BEGIN EXCERPTED DATA

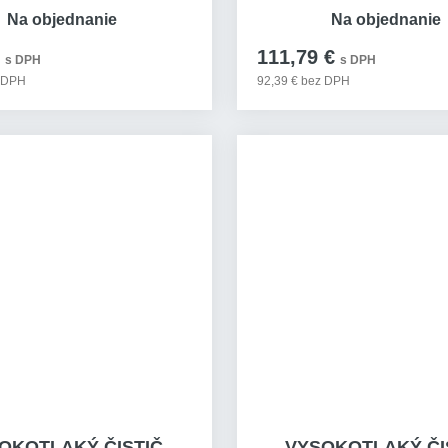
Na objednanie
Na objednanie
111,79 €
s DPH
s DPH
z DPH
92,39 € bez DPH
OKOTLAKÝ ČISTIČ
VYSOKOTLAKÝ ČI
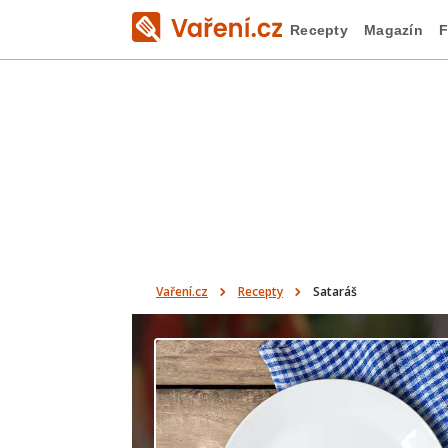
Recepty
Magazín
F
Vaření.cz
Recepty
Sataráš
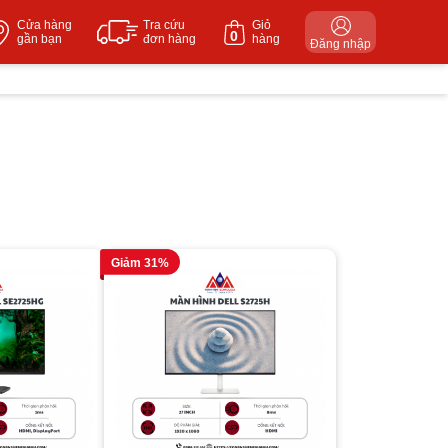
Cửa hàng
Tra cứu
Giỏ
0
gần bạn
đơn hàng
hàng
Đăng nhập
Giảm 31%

END EXCERPTED DATA
BEGIN EXCERPTED DATA

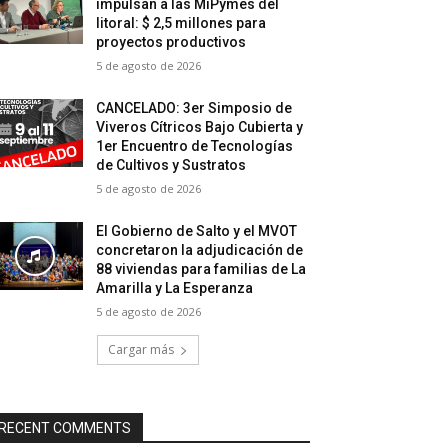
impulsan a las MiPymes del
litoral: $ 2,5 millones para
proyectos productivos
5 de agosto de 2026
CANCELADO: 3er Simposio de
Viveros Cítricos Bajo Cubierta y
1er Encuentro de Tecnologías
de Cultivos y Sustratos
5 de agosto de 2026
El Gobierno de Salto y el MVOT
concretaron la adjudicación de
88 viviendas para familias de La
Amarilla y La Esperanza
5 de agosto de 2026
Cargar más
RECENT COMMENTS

END EXCERPTED DATA

AIM OF THE TASK
Exactly how many lines of the listing above hold the word "para"? Give the number alone.

SOLUTION
2